И тогда он отдал прошлое, будто кто-то легко и поощрительно щелкнул его по лбу, все вылетело.
А потом появился отец. Его привезла большая машина, из которой какие-то равнодушные люди наблюдали за их встречей перед гостиницей.
Страшно встревоженный отец держал его как-то неудобно, почти что за уши, и говорил, говорил, всматриваясь, и все о себе.
Вероятно, это было не самое главное, что он хотел сказать сыну при долгожданном свидании.
– Я не могу без этой женщины, ты поймешь, когда вырастешь. Она тоже любит меня, но ее сын против нашего брака, он твой ровесник, годом, кажется, младше. Ведь ты родился в семидесятом?
– вдруг спросил отец и тут же засмеялся.- Как это глупо, глупо!
Кто может лучше меня знать твой год рождения?
Я ужасно несчастлив,- сказал он.- Я слишком поздно освободился и теперь не знаю, как распорядиться своей свободой.

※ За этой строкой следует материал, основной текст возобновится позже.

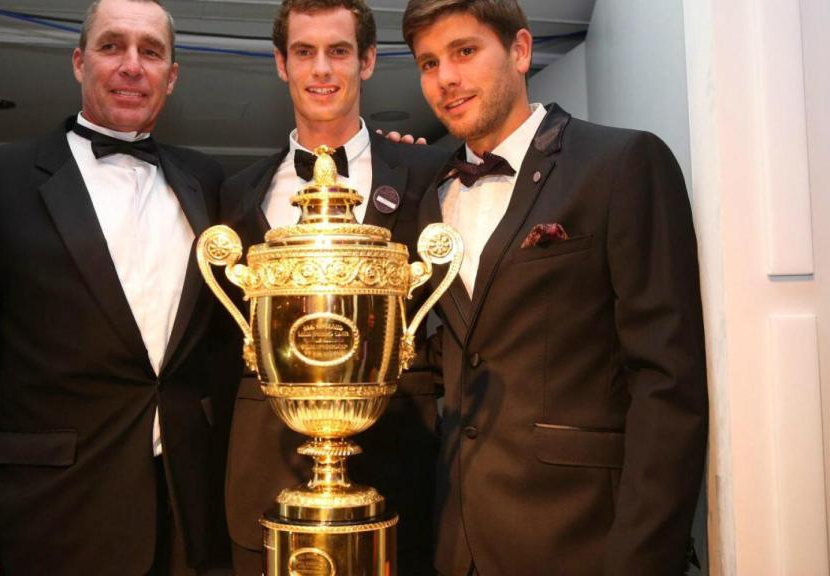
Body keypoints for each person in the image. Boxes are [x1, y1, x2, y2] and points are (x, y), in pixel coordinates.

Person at [0, 0, 232, 574]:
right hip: (50, 520)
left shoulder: (210, 183)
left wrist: (388, 155)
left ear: (172, 75)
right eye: (113, 46)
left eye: (151, 52)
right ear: (79, 62)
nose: (132, 65)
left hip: (190, 518)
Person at [400, 1, 709, 574]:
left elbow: (668, 383)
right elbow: (456, 350)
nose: (445, 78)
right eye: (427, 63)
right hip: (457, 541)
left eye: (465, 51)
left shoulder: (622, 163)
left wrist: (643, 556)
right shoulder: (430, 197)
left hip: (584, 537)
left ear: (520, 50)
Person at [219, 1, 449, 574]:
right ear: (281, 64)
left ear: (367, 61)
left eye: (339, 51)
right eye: (304, 52)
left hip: (398, 471)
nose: (322, 69)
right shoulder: (236, 191)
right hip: (263, 474)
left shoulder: (429, 172)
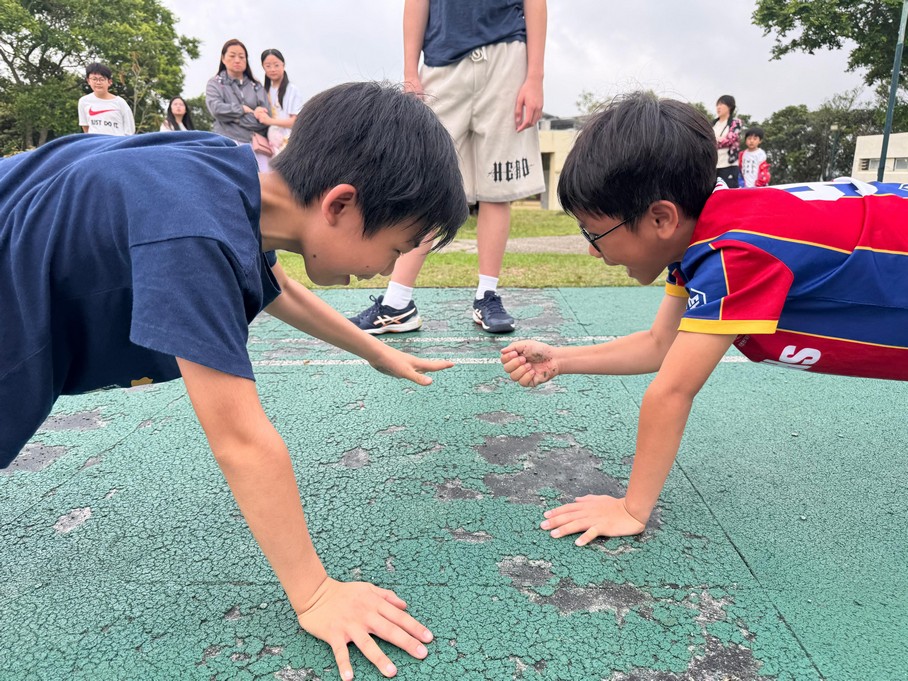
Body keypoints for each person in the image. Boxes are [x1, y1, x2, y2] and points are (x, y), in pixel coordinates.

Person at [1, 82, 468, 680]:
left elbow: (275, 283)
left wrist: (373, 350)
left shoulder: (230, 176)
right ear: (340, 205)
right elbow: (241, 441)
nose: (386, 269)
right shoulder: (194, 232)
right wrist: (316, 594)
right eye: (395, 247)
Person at [500, 91, 908, 545]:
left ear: (661, 218)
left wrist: (631, 508)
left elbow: (672, 390)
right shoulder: (706, 230)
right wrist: (560, 359)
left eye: (595, 233)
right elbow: (660, 343)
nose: (592, 250)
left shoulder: (734, 252)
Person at [348, 0, 547, 335]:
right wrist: (410, 73)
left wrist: (535, 77)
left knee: (497, 190)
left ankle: (487, 294)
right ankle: (397, 302)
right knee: (427, 186)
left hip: (507, 58)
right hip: (442, 62)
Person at [205, 38, 271, 171]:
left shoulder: (256, 85)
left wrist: (233, 118)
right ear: (223, 59)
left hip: (256, 145)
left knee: (263, 181)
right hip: (226, 142)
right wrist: (242, 110)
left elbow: (265, 119)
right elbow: (216, 110)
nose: (237, 60)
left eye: (242, 57)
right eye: (232, 56)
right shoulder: (215, 83)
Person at [255, 48, 304, 156]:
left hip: (288, 142)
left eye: (276, 65)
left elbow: (294, 122)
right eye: (268, 66)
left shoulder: (292, 90)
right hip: (269, 145)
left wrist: (270, 121)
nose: (272, 69)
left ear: (283, 64)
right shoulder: (263, 92)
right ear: (263, 67)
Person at [77, 62, 135, 136]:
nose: (98, 82)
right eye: (94, 79)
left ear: (109, 82)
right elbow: (86, 128)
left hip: (117, 142)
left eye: (102, 79)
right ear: (88, 81)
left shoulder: (120, 102)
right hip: (96, 142)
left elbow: (130, 130)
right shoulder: (84, 101)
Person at [713, 94, 741, 188]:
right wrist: (719, 139)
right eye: (717, 105)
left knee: (730, 192)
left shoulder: (735, 122)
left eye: (721, 104)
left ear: (730, 107)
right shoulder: (713, 124)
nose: (718, 107)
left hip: (729, 165)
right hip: (714, 165)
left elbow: (730, 140)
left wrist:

Ты не завидуй мне, любимый мой, все, что пишут обо мне газеты, ерунда, ничего, ничего не получится, твоя мама права, она провидец, ты получаешь от нее письма? Нет, нет, я ничего не хочу знать, никогда не возвращаюсь, и ты тоже не возвращайся, здесь единственное, в чем ты можешь позволить походить на меня, деньги я отдал мадам Доре, она тебя любит, я не могу остаться на ночь, у этих негодяев, отец кивнул в сторону машины,- расписана вся моя жизнь, они даже забыли, что у таких, как я, иногда рождаются дети, скоро я приеду и заберу тебя в Париж. Или Вену. Знаешь Вену? Я там оформил оперу, ужасно скучно, они приезжают в мехах, весь зал в мехах, и уже через полчаса им становится неинтересно, и вот меха снова набрасываются на плечи, и, так же очаровательно улыбаясь, они уходят. Идут по вестибюлю мимо меня, благоухая мехами, а я остаюсь один, без тебя, с идиотскими мыслями об этой женщине и о том, что все пропало.
Он говорил так долго, что мальчику стало холодно, он попросился домой пописать, а когда вышел, машины уже не было.
Что же, собственно, произошло? Да ничего, просто все куда-то уехали, а дома ждала мадам Дора с заплаканными глазами и сидел в своей комнате полузабытый ею аккордеонист, который должен был бы ненавидеть мальчика, но, когда тот проходил с мадам Дорой мимо комнаты, только приветствовал его взмахом руки радостно, да и как можно было не радоваться, когда мадам Дора шла рядом и обнимала мальчика за плечи, как последнюю надежду.